Will Saville deny that governments now are surreptitiously trading most major markets? Will he deny their constant surreptitious and admitted trading in the gold market particularly? What does he suppose the objective of that trading is and has been? Will he dispute any document compiled here?:

http://www.gata.org/node/14839

Saville concludes that in recent years the gold price actually has been doing pretty well. "If gold has been subject to a long-term price suppression scheme," he writes, "the scheme has been totally unsuccessful."

But how can he be sure that, without the constant interventions against it by governments, and particularly without their underwriting, through gold leasing and swapping, the creation of vast supplies of imaginary "paper gold," gold wouldn't be priced far higher?

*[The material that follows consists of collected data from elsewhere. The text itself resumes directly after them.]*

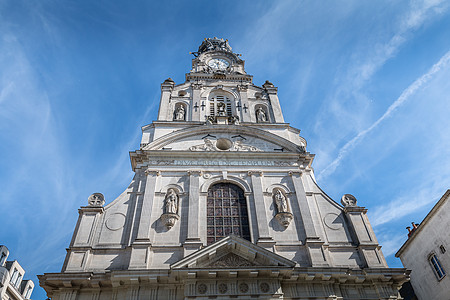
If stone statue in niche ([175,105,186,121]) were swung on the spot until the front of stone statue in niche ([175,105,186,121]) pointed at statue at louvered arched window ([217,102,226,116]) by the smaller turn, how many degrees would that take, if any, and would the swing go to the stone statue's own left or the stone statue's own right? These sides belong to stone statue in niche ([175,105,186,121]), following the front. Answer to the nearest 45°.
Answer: approximately 90° to the stone statue's own left

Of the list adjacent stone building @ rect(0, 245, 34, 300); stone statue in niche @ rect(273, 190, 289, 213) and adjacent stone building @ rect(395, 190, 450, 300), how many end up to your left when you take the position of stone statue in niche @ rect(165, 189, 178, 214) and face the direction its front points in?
2

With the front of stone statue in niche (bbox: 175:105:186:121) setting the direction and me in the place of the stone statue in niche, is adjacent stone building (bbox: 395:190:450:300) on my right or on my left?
on my left

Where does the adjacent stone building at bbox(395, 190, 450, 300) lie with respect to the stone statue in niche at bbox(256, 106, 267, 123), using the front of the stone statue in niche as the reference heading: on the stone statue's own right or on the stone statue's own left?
on the stone statue's own left

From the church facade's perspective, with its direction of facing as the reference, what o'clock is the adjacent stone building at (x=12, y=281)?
The adjacent stone building is roughly at 4 o'clock from the church facade.
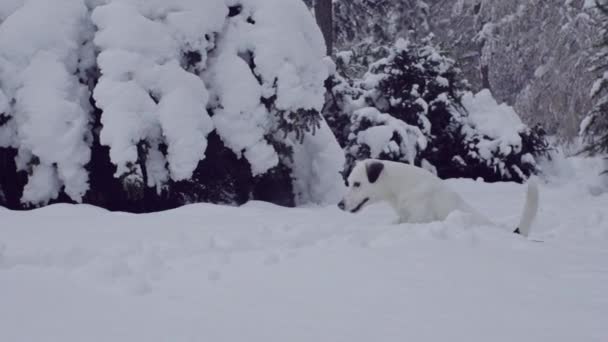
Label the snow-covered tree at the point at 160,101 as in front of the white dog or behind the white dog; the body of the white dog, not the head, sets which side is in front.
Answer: in front

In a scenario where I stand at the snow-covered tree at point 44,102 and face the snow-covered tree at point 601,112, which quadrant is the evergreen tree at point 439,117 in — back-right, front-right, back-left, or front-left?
front-left

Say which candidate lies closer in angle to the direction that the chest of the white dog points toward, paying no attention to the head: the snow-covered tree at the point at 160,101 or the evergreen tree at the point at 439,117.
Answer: the snow-covered tree

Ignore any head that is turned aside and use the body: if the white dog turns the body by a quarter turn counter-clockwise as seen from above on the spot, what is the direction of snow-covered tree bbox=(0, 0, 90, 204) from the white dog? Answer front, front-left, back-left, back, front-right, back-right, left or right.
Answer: right

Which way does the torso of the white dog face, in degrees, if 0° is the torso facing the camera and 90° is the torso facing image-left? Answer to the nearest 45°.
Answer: approximately 90°

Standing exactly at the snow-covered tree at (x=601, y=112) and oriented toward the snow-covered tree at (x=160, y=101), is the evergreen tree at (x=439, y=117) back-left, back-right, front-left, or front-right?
front-right

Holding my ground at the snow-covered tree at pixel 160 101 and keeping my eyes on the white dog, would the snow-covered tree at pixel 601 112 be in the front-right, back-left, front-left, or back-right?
front-left

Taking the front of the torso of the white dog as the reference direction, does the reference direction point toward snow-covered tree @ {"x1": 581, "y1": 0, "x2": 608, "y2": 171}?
no

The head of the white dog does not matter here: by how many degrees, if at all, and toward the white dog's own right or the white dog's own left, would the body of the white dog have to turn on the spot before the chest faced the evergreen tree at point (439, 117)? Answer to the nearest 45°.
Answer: approximately 90° to the white dog's own right
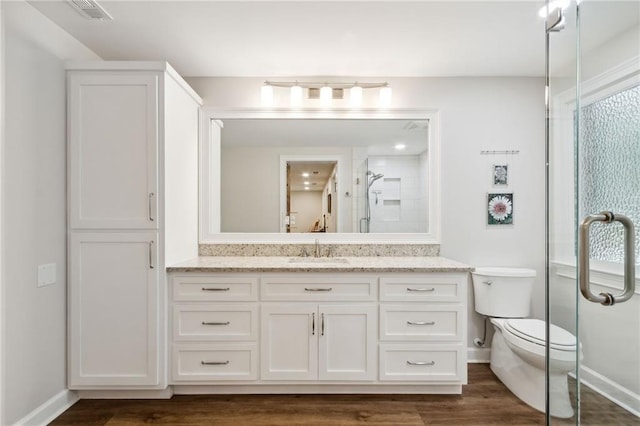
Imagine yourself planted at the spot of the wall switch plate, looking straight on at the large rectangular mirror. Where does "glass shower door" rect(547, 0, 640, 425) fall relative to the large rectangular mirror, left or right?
right

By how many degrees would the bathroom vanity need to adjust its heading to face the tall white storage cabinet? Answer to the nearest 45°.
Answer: approximately 90° to its right

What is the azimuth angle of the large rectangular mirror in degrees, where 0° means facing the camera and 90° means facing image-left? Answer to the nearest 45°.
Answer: approximately 0°

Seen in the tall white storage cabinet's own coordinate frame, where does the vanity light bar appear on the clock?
The vanity light bar is roughly at 9 o'clock from the tall white storage cabinet.

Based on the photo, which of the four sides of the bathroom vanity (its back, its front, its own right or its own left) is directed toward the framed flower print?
left

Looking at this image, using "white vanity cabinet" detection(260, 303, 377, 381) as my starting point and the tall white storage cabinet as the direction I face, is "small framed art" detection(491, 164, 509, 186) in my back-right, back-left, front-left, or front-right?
back-right
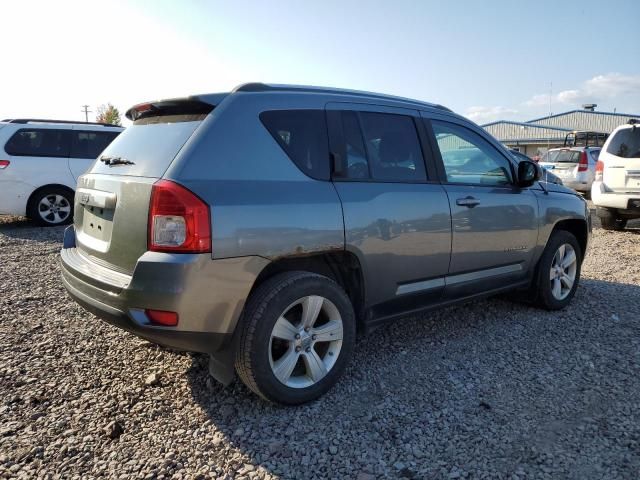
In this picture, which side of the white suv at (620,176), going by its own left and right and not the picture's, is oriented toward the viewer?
back

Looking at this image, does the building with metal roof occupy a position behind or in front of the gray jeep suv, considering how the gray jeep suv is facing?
in front

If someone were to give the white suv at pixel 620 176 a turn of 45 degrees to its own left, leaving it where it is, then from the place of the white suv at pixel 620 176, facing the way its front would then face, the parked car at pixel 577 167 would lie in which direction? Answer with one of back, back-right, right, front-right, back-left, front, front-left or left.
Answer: front-right

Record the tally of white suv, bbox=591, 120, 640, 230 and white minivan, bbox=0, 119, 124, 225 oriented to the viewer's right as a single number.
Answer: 1

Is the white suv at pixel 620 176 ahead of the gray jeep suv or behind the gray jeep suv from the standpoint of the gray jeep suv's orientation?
ahead

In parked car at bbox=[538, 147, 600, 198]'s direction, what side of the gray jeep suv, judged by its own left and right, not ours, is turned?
front

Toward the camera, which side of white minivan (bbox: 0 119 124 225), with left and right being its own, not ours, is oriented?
right

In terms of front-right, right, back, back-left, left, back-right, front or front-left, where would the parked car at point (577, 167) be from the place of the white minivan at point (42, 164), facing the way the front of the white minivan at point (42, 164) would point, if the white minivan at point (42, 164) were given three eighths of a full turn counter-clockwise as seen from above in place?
back-right

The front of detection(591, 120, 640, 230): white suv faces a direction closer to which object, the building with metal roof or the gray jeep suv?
the building with metal roof

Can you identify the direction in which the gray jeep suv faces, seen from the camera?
facing away from the viewer and to the right of the viewer

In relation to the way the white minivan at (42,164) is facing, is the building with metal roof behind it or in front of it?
in front

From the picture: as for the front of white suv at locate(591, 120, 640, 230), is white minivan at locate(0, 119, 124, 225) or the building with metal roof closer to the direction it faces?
the building with metal roof

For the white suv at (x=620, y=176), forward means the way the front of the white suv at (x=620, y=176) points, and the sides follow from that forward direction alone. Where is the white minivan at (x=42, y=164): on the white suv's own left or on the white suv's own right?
on the white suv's own left
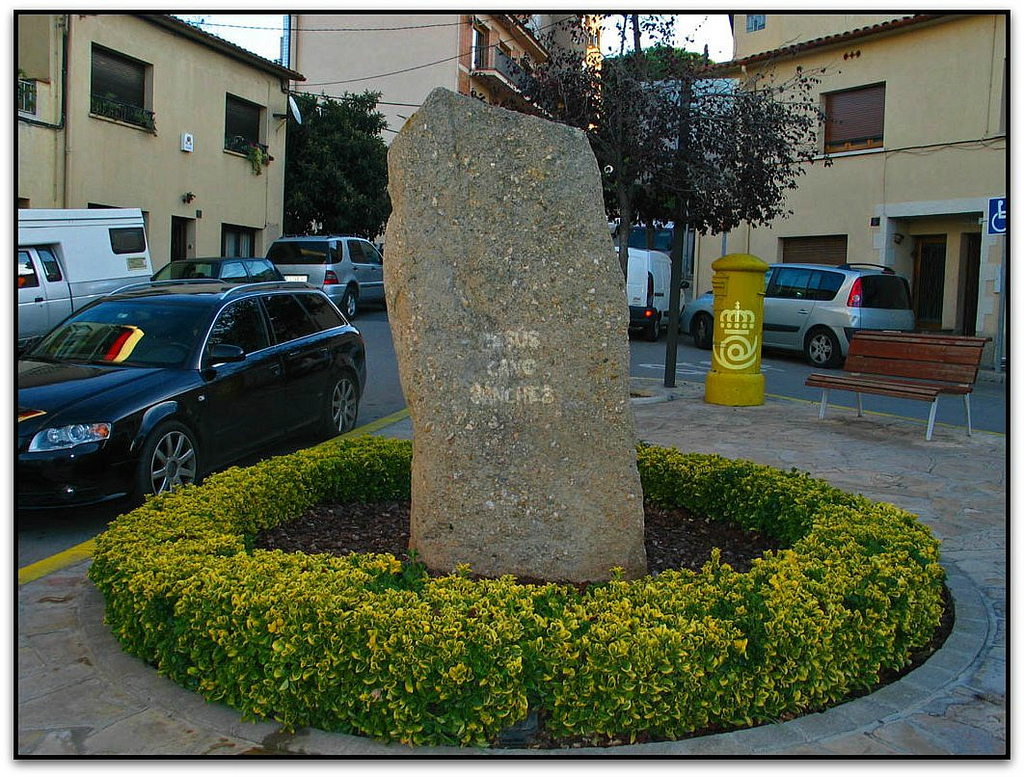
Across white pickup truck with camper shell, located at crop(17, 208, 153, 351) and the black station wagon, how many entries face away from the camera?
0

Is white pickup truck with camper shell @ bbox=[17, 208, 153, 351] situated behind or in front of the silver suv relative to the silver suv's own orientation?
behind

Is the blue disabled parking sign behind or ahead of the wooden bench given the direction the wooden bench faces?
behind

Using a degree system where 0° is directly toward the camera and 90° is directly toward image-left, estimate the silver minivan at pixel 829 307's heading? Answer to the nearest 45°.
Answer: approximately 135°

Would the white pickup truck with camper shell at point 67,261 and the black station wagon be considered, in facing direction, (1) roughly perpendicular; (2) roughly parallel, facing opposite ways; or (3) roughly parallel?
roughly parallel

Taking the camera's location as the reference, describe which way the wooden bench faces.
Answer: facing the viewer and to the left of the viewer

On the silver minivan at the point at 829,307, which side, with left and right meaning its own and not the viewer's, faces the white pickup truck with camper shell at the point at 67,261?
left

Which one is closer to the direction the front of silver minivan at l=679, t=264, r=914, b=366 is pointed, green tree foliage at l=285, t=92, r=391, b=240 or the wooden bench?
the green tree foliage

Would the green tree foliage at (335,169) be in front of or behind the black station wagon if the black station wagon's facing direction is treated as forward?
behind

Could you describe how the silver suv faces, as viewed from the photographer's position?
facing away from the viewer and to the right of the viewer

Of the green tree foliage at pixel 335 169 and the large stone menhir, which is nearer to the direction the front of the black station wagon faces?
the large stone menhir
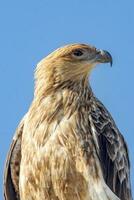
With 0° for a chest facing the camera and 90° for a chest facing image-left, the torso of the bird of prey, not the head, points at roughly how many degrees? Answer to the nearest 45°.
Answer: approximately 0°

What first needs to be established about gold, before any judgment is made, is what governments are doing in the market and why. As much as he loves them, Saville's charts don't answer that question. Indeed, since he is a technical analyst who wouldn't have much to sell if the gold market was widely understood to be rigged, maybe that is why he loves his charts.

CHRIS POWELL, Secretary/Treasurer
Gold Anti-Trust Action Committee Inc.